### YOUR INSTRUCTIONS
Write down nothing except how many lines in the entries contain "center".
-=-=-
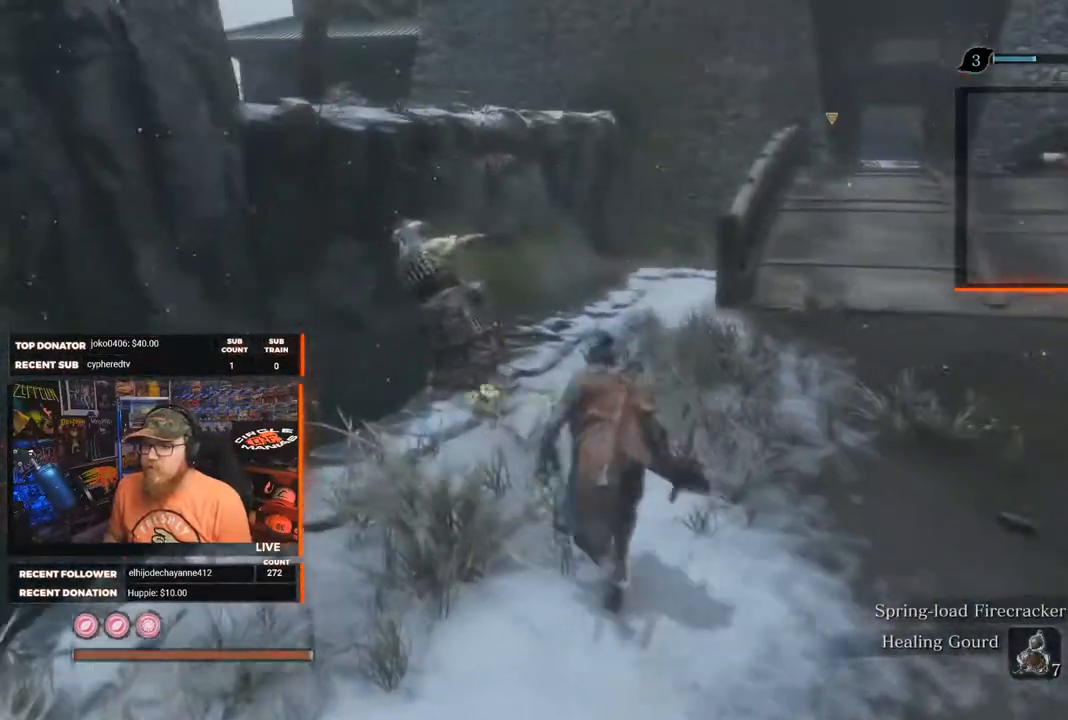
{"buttons": [], "left_stick": "center", "right_stick": "center", "events": [[200, "left_stick", "center"]]}
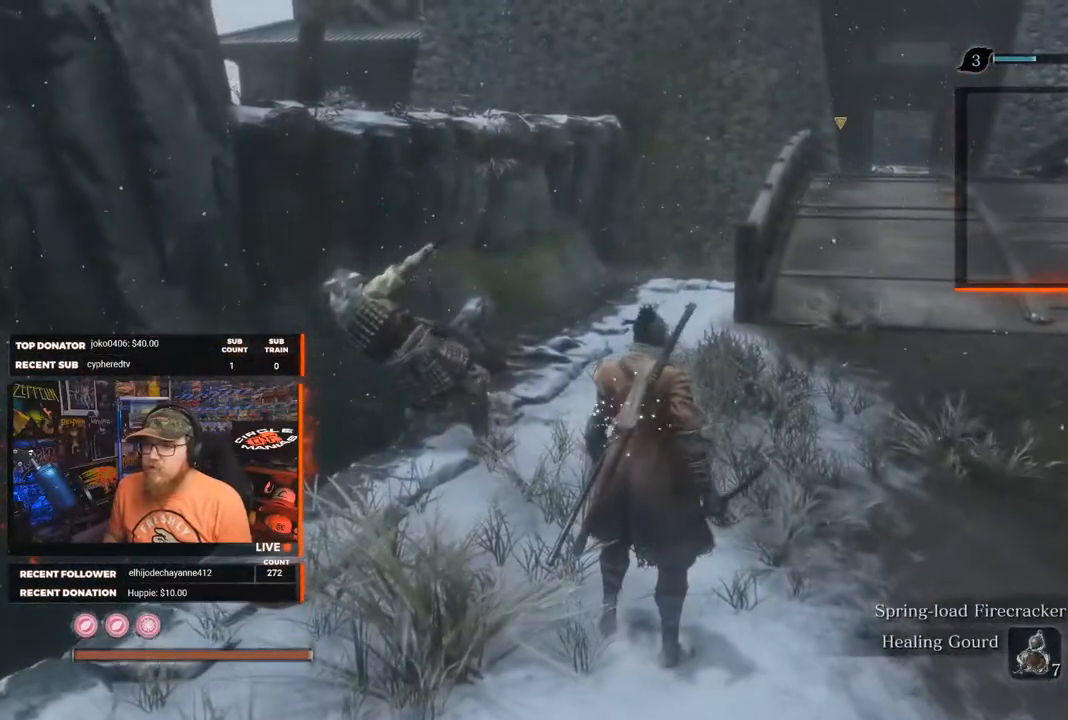
{"buttons": [], "left_stick": "center", "right_stick": "center", "events": []}
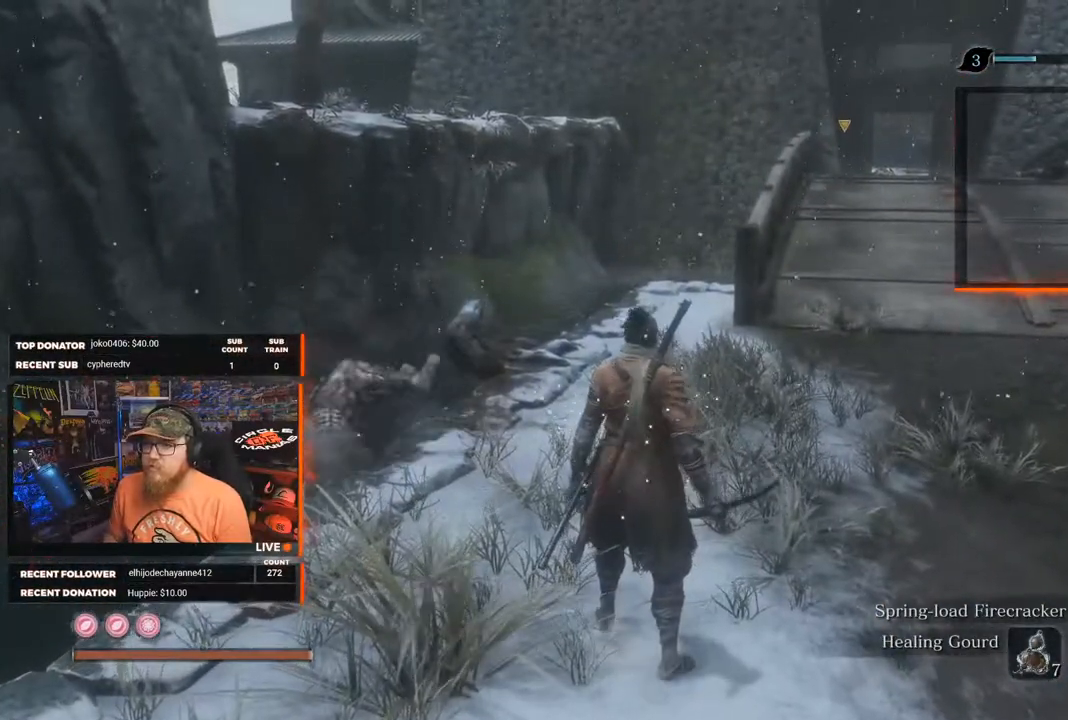
{"buttons": [], "left_stick": "right", "right_stick": "right", "events": [[217, "left_stick", "right"], [217, "right_stick", "right"]]}
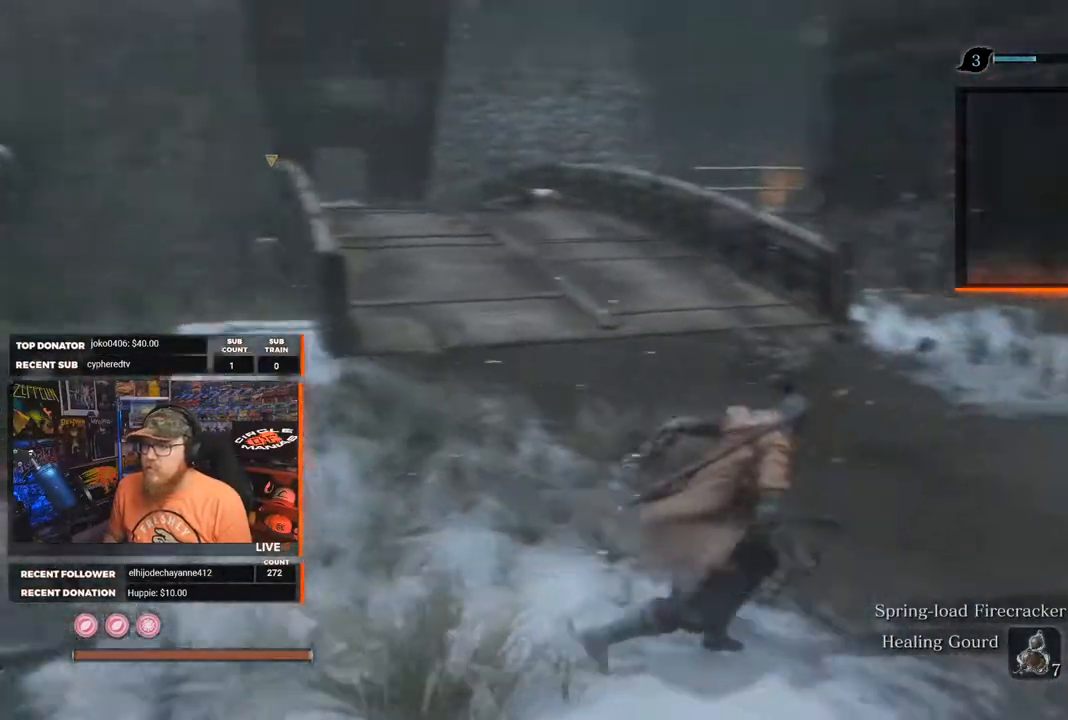
{"buttons": [], "left_stick": "up-right", "right_stick": "center", "events": [[117, "left_stick", "up-right"], [467, "right_stick", "center"]]}
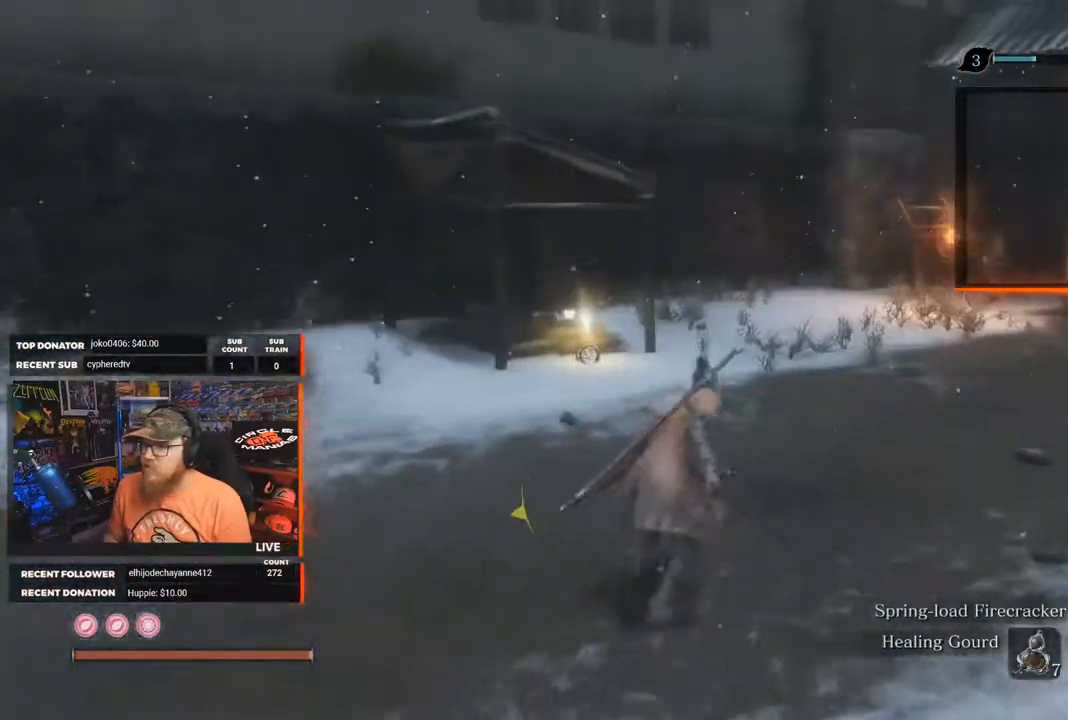
{"buttons": [], "left_stick": "up", "right_stick": "center", "events": [[17, "left_stick", "up"], [217, "right_stick", "right"], [467, "right_stick", "center"]]}
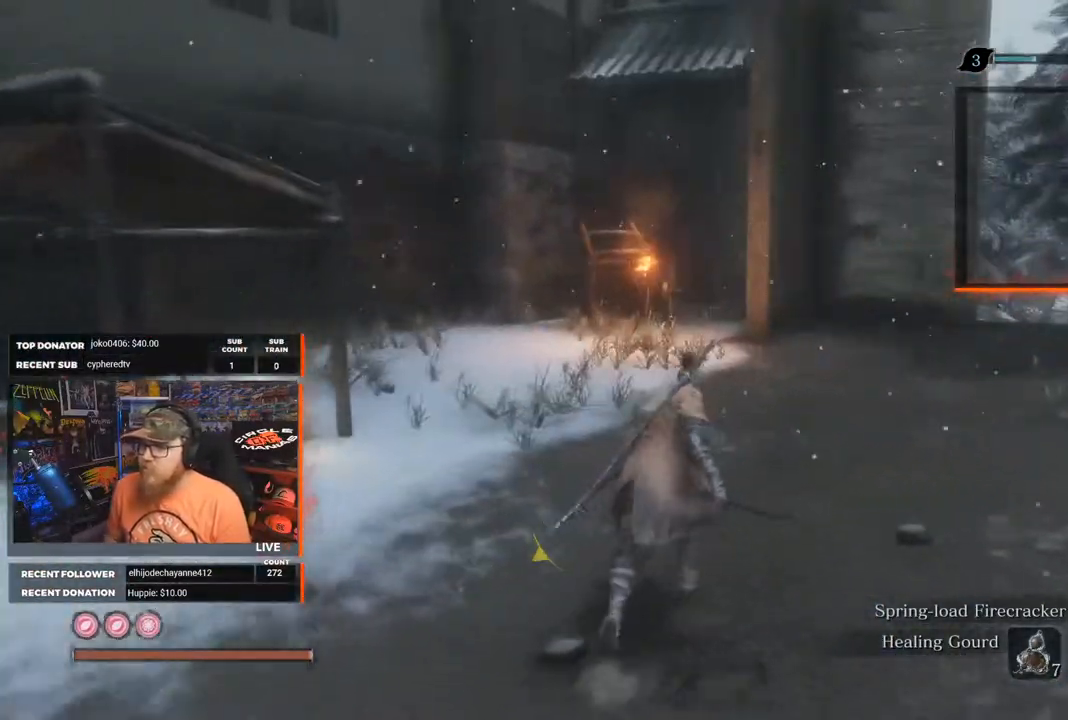
{"buttons": [], "left_stick": "up-left", "right_stick": "center", "events": [[150, "left_stick", "up-left"]]}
-=-=-
### WORKED SOLUTION
5